How to complete this task - The data below should be copied out exactly, with its pictures omitted.

Given data -
..............................

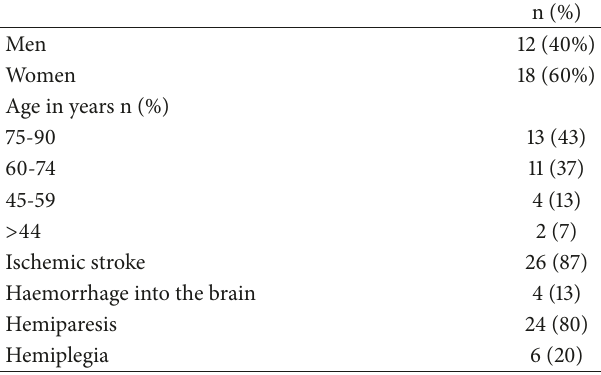
Table 1: Demographics and characteristics of study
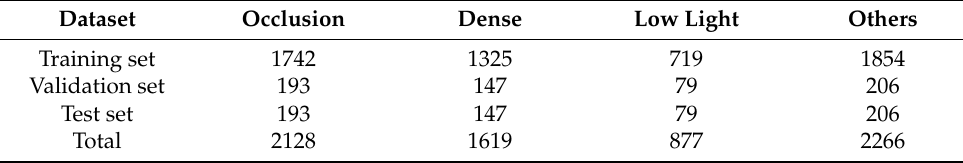
Figure 1. The image acquisition apparatus. Table 1. The dataset of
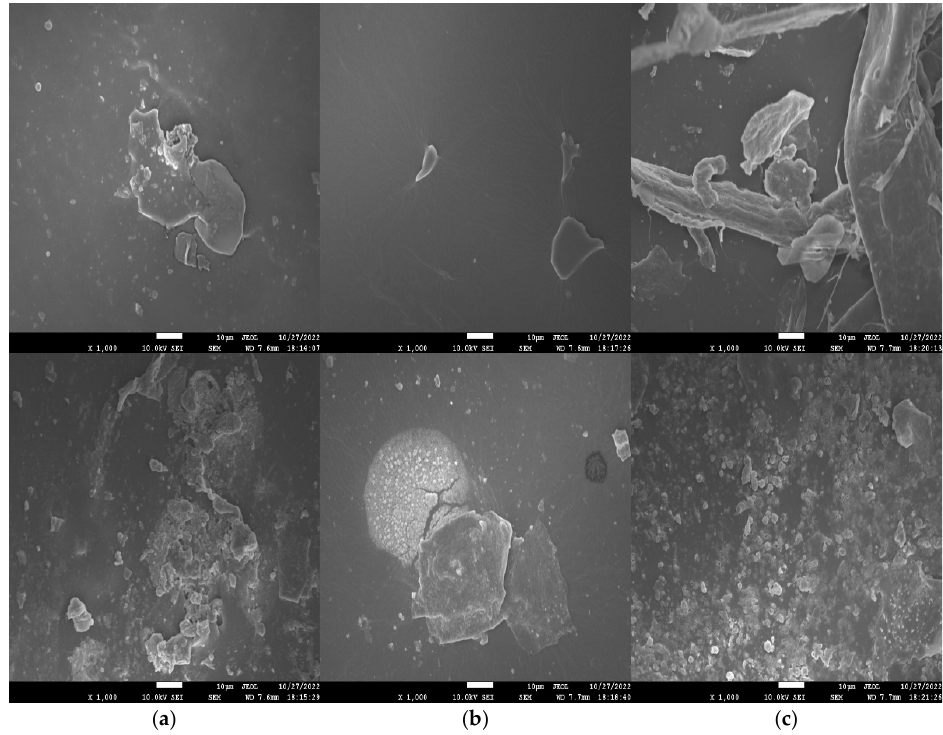
Figure 6. SEM images (top view) of ( a ) WPU − g − BTA − A, ( b ) WPU − g − BTA − B and ( c ) WPU − g − BTA − C before corrosion (top) and after corrosion (bottom) in 3.5 wt% s after 3 days of immersion.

..............................

Task result -
Table 1: Demographics and characteristics of study
Figure 1. The image acquisition apparatus. Table 1. The dataset of
Figure 6. SEM images (top view) of ( a ) WPU − g − BTA − A, ( b ) WPU − g − BTA − B and ( c ) WPU − g − BTA − C before corrosion (top) and after corrosion (bottom) in 3.5 wt% s after 3 days of immersion.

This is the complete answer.